[Dataset items]
● ● ● ●

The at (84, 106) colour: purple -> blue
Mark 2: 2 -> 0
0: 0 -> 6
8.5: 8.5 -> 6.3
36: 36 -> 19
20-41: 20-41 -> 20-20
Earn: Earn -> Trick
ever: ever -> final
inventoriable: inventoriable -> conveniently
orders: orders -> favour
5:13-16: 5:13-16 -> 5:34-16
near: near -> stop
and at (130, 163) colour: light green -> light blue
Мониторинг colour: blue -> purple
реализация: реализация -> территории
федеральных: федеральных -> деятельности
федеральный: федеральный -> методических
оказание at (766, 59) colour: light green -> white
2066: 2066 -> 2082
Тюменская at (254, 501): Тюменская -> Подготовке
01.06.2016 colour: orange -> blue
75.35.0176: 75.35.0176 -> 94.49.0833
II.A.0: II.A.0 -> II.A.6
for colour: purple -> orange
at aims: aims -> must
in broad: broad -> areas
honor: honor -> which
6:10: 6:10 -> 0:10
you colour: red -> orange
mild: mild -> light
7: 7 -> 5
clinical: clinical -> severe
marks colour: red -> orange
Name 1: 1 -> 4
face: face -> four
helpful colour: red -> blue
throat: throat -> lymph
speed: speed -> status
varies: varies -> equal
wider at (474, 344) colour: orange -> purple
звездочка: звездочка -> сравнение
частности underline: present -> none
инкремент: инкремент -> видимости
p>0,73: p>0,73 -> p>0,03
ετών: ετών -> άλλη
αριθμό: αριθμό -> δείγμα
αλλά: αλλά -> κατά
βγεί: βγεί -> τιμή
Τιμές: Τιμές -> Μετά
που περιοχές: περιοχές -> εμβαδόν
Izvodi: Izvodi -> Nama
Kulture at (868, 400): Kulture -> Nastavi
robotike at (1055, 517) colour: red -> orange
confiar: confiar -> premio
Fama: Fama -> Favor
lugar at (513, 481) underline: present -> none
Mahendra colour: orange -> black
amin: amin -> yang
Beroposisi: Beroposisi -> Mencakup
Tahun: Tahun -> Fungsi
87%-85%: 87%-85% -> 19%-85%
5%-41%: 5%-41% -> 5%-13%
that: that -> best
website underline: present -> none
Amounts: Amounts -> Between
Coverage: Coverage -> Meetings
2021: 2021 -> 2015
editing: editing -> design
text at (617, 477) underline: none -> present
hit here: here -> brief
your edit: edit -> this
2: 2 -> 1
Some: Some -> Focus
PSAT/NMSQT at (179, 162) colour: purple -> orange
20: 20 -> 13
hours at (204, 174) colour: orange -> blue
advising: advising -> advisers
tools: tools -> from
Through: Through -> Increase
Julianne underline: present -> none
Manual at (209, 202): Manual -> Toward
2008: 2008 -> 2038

● ● ● ●

● **Exercise aim**: Reproduce the items above word for word, from the first one through the line containing "федеральных: федеральных -> деятельности".

● **Finished answer**:
The at (84, 106) colour: purple -> blue
Mark 2: 2 -> 0
0: 0 -> 6
8.5: 8.5 -> 6.3
36: 36 -> 19
20-41: 20-41 -> 20-20
Earn: Earn -> Trick
ever: ever -> final
inventoriable: inventoriable -> conveniently
orders: orders -> favour
5:13-16: 5:13-16 -> 5:34-16
near: near -> stop
and at (130, 163) colour: light green -> light blue
Мониторинг colour: blue -> purple
реализация: реализация -> территории
федеральных: федеральных -> деятельности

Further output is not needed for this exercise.